Stored items:
◆ ◆ ◆ ◆ ◆ ◆ ◆

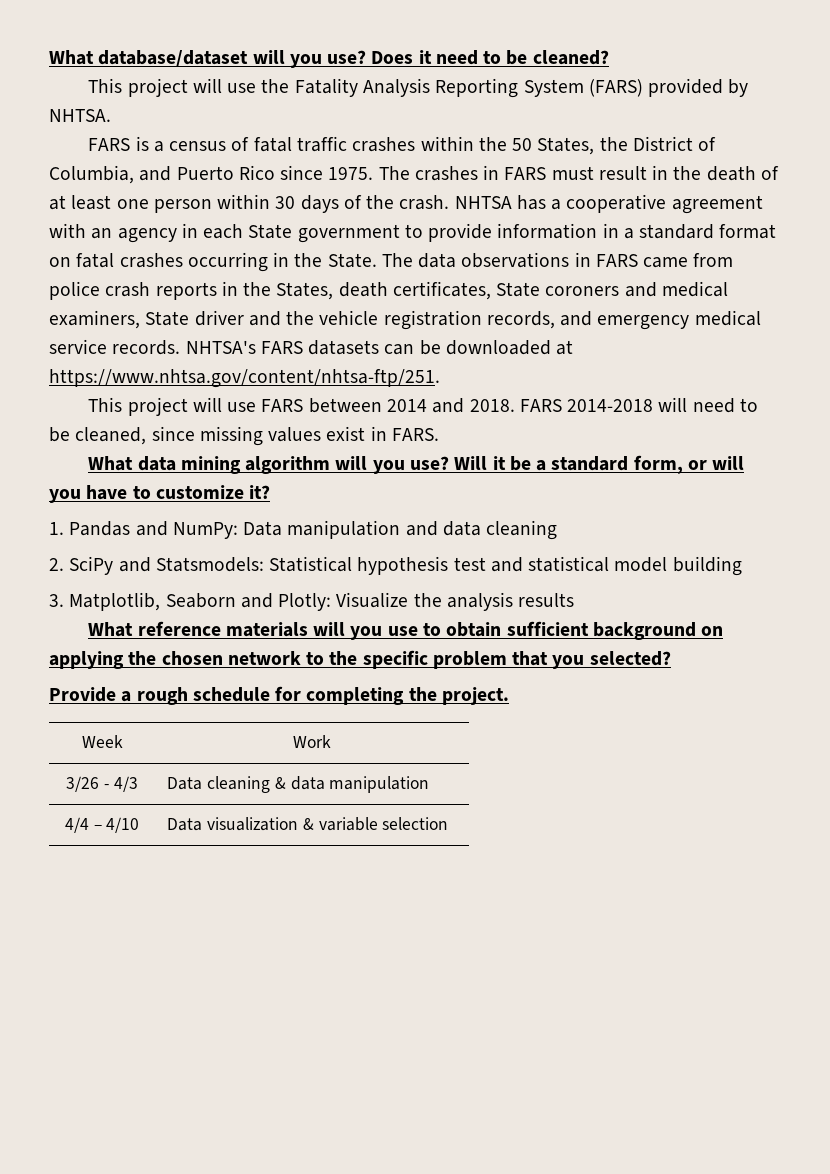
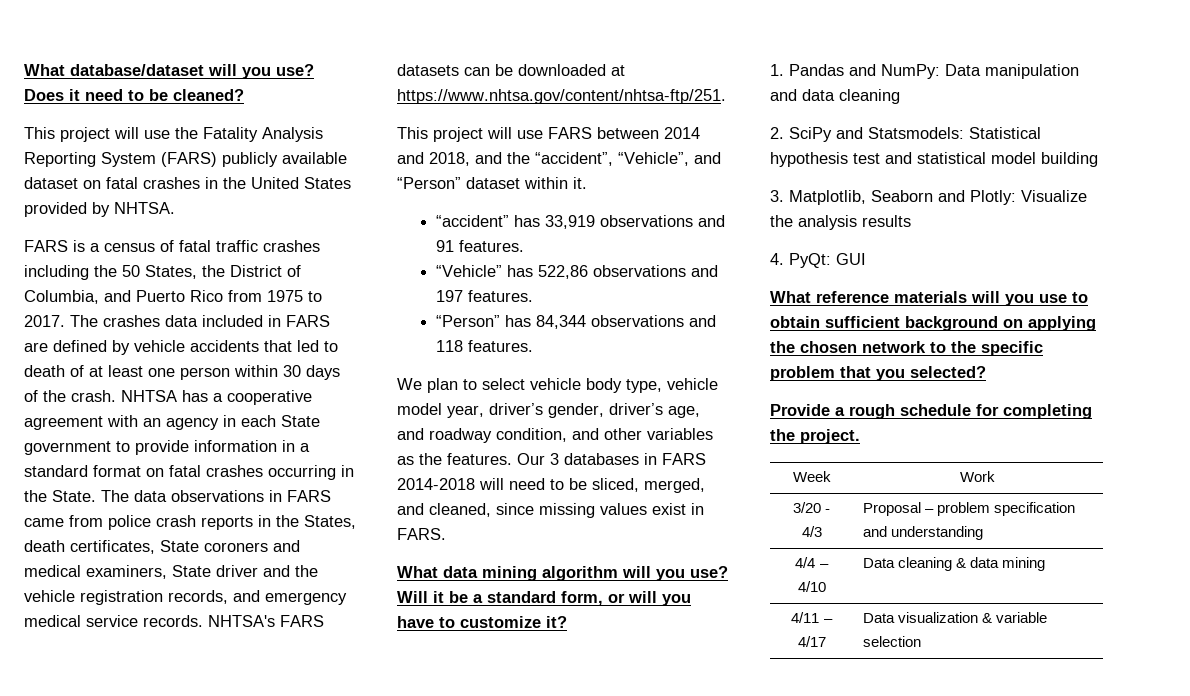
(643, 88) none -> [222,152,347,167] [24,177,351,189] publicly available dataset on fatal crashes in the United States
[420,136,474,151] within -> [24,265,89,280] including
[280,165,702,181] since 1975. The crashes in FARS must result in the -> [228,290,322,302] [24,315,330,327] [24,340,338,355] from 1975 to 2017. The crashes data included in FARS are defined by vehicle accidents that led to
[469,399,515,412] 2018. -> [429,152,721,166] [397,177,587,189] [435,215,725,229] [435,240,524,252] [435,265,718,279] [435,290,533,302] [435,315,716,329] [435,340,533,352] [397,378,718,393] [397,403,700,418] [397,428,713,443] [397,453,657,465] 2018, and the “accident”, “Vehicle”, and “Person” dataset within it. // “accident” has 33,919 observations and 91 features. // “Vehicle” has 522,86 observations and 197 features. // “Person” has 84,344 observations and 118 features. // We plan to select vehicle body type, vehicle model year, driver’s gender, driver’s age, and roadway condition, and other variables as the features. Our 3 databases in
(70, 434) none -> [592,478,705,493] [397,503,424,515] sliced, merged, and
(575, 600) none -> [770,253,866,268] // 4. PyQt: GUI
[66,776,100,792] 3/26 -> [792,502,821,513] 3/20
[167,776,430,793] [64,817,140,833] Data cleaning & data manipulation // 4/4 – 4/10 -> [863,502,1076,516] [863,526,984,540] [795,557,829,568] [797,581,826,592] [863,557,1046,571] [791,612,833,623] [797,636,826,647] Proposal – problem specification and understanding // 4/4 – 4/10 | Data cleaning & data mining // 4/11 – 4/17

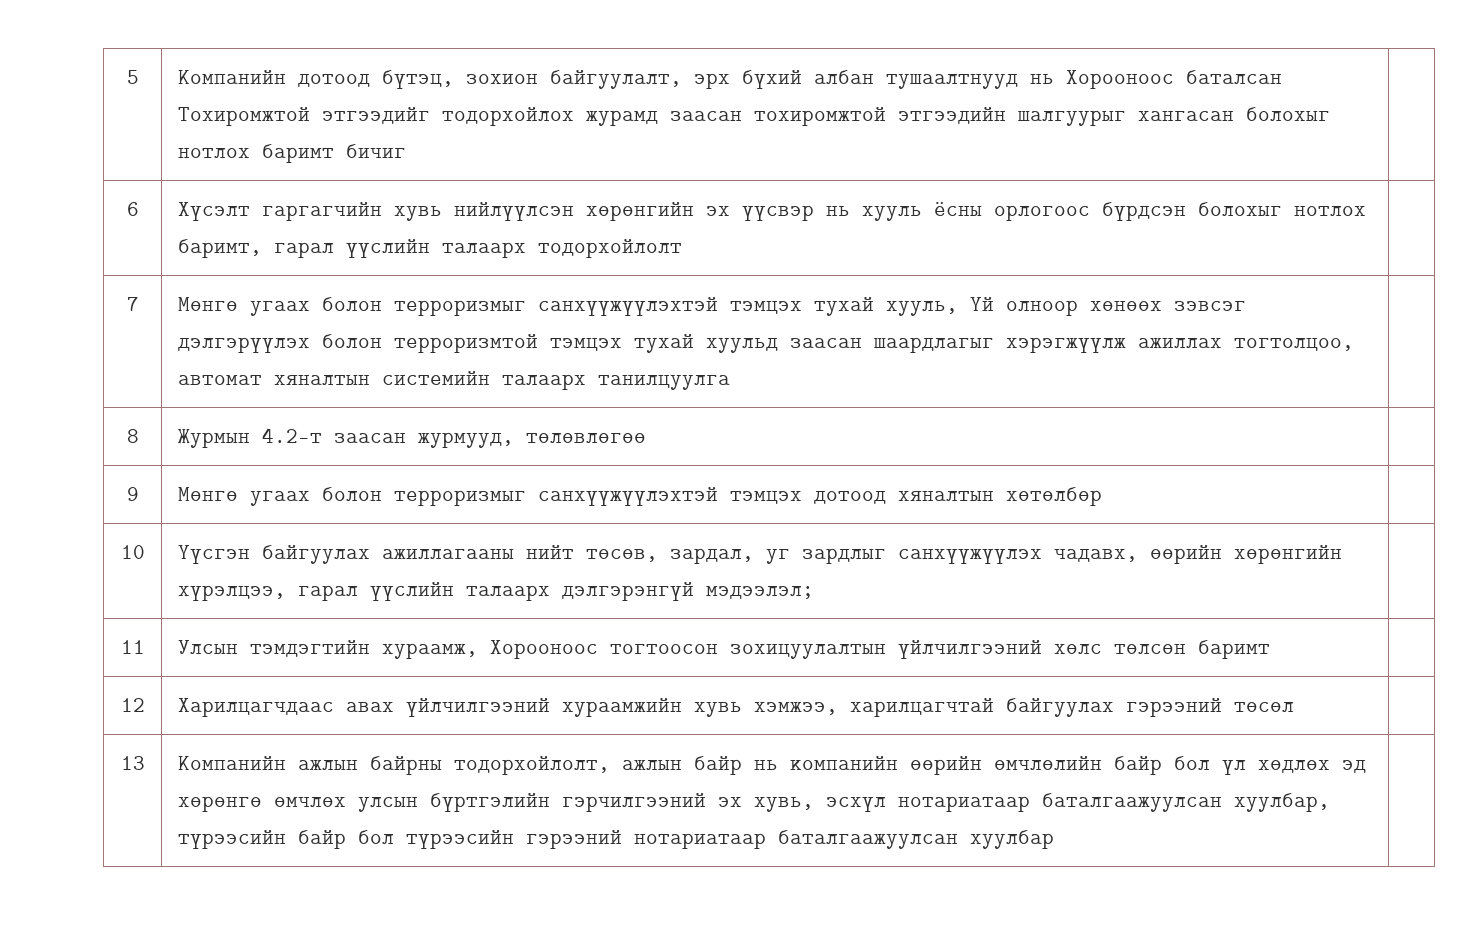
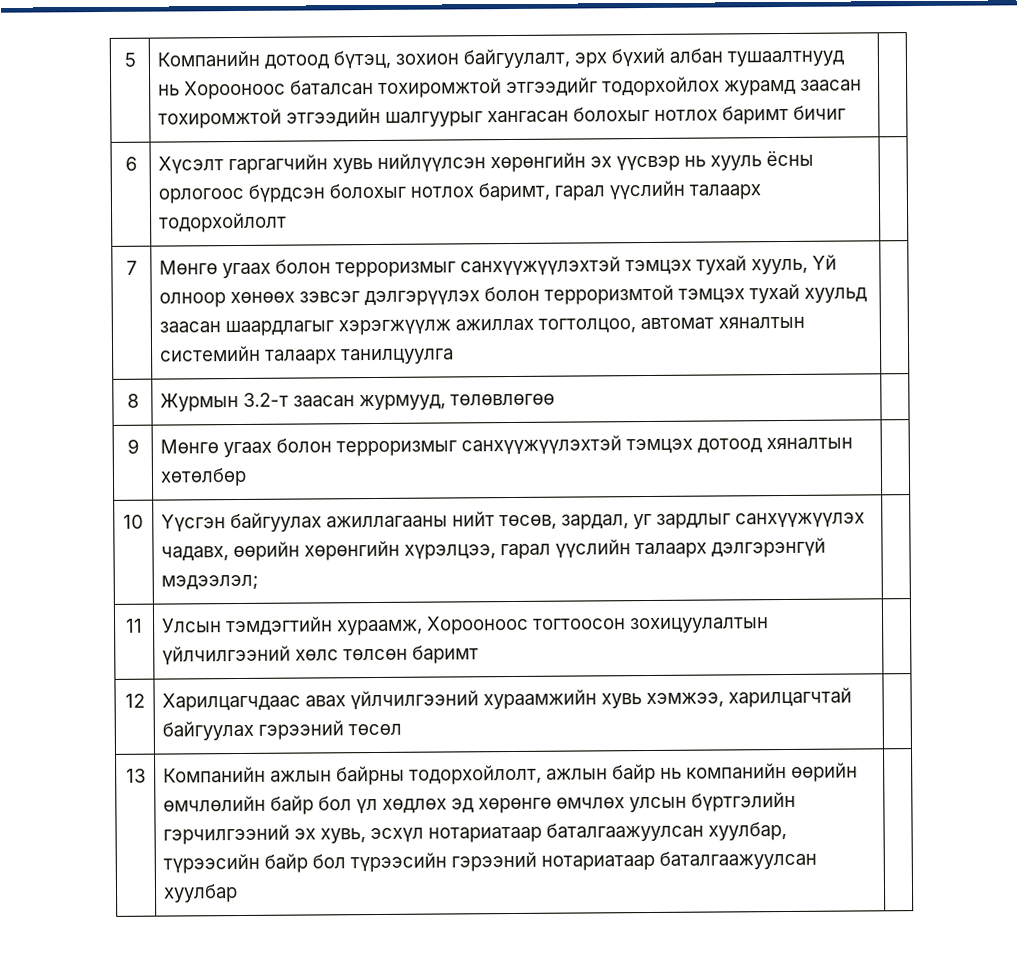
[177,107,310,126] Тохиромжтой -> [378,78,503,98] тохиромжтой
[261,428,322,443] 4.2-т -> [243,392,290,407] 3.2-т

◆ ◆ ◆ ◆ ◆ ◆ ◆

Goal of the exercise:
The result should be all the records, retyped exactly, with no pictures among them.

Solution to this problem:
(643, 88) none -> [222,152,347,167] [24,177,351,189] publicly available dataset on fatal crashes in the United States
[420,136,474,151] within -> [24,265,89,280] including
[280,165,702,181] since 1975. The crashes in FARS must result in the -> [228,290,322,302] [24,315,330,327] [24,340,338,355] from 1975 to 2017. The crashes data included in FARS are defined by vehicle accidents that led to
[469,399,515,412] 2018. -> [429,152,721,166] [397,177,587,189] [435,215,725,229] [435,240,524,252] [435,265,718,279] [435,290,533,302] [435,315,716,329] [435,340,533,352] [397,378,718,393] [397,403,700,418] [397,428,713,443] [397,453,657,465] 2018, and the “accident”, “Vehicle”, and “Person” dataset within it. // “accident” has 33,919 observations and 91 features. // “Vehicle” has 522,86 observations and 197 features. // “Person” has 84,344 observations and 118 features. // We plan to select vehicle body type, vehicle model year, driver’s gender, driver’s age, and roadway condition, and other variables as the features. Our 3 databases in
(70, 434) none -> [592,478,705,493] [397,503,424,515] sliced, merged, and
(575, 600) none -> [770,253,866,268] // 4. PyQt: GUI
[66,776,100,792] 3/26 -> [792,502,821,513] 3/20
[167,776,430,793] [64,817,140,833] Data cleaning & data manipulation // 4/4 – 4/10 -> [863,502,1076,516] [863,526,984,540] [795,557,829,568] [797,581,826,592] [863,557,1046,571] [791,612,833,623] [797,636,826,647] Proposal – problem specification and understanding // 4/4 – 4/10 | Data cleaning & data mining // 4/11 – 4/17

[177,107,310,126] Тохиромжтой -> [378,78,503,98] тохиромжтой
[261,428,322,443] 4.2-т -> [243,392,290,407] 3.2-т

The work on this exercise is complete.